Linking ecological footprint and environmental assessment

Approaching environmental studies from a broad, interdisciplinary background, Professor Peter Mulvihill engages with a range of interests through his research and teaching. His previous research mainly focused on environmental impact assessment practice and cumulative impacts of mega-development in Canada’s North. Currently, his research interests include emerging practices in environmental management, exploring the potential of hybrid ecological footprint and environmental impact assessment applications, disaster and environmental management; environmentalism and sustainability discourse.

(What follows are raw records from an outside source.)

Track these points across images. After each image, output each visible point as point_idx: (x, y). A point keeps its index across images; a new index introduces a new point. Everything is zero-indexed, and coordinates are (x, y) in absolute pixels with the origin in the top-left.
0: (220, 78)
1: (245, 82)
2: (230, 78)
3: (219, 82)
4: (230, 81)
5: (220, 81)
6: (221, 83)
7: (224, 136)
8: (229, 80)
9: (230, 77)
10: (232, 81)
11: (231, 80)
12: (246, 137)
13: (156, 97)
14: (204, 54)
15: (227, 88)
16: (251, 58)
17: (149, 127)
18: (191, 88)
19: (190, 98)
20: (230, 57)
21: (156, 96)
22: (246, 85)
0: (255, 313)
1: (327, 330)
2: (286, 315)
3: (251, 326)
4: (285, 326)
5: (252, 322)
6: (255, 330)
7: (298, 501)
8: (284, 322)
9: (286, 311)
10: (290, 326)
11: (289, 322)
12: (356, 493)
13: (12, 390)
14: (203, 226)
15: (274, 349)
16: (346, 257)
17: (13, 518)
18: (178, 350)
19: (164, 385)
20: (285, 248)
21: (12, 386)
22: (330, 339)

As part of the ecological footprint initiative, his advanced EIA class carried out an experiential exercise in the Winter 2019 semester, when groups of students examined the campus’ existing environmental footprint as it relates to waste, energy, food, transportation, water and land use. The students looked at best practices from other institutions and for ways to minimize York’s environmental footprint. Reports were presented to the President’s Sustainability Council and recommendations were offered for improvements in the university policies and procedures.

“The students made interesting discoveries in the experiential education experience,” says Professor Mulvihill. “They conducted interviews with campus subject matter experts and stakeholders and drilled down into their particular footprint issues,” he adds.

In a recent book titled Environmental Management: Critical Thinking and Emerging Practices (2017), he and co-author Harris Ali highlighted the worsening ecological crisis and critiqued conventional approaches to environmental management. They advocated for greater application of alternative and emerging approaches that have the potential to transform current environmental management practice.

In a recent article titled “The Eclipse of Environmental Discourse,” published in Human Geography (2018), Professor Mulvihill and co-author Victor Bruzzone make the case for a revival of ecological realism to counter the tendency for sustainability discourse to de-emphasize ecological considerations. Bruzzone and Mulvihill are currently working on an article that examines inaction on environmental problems and climate change.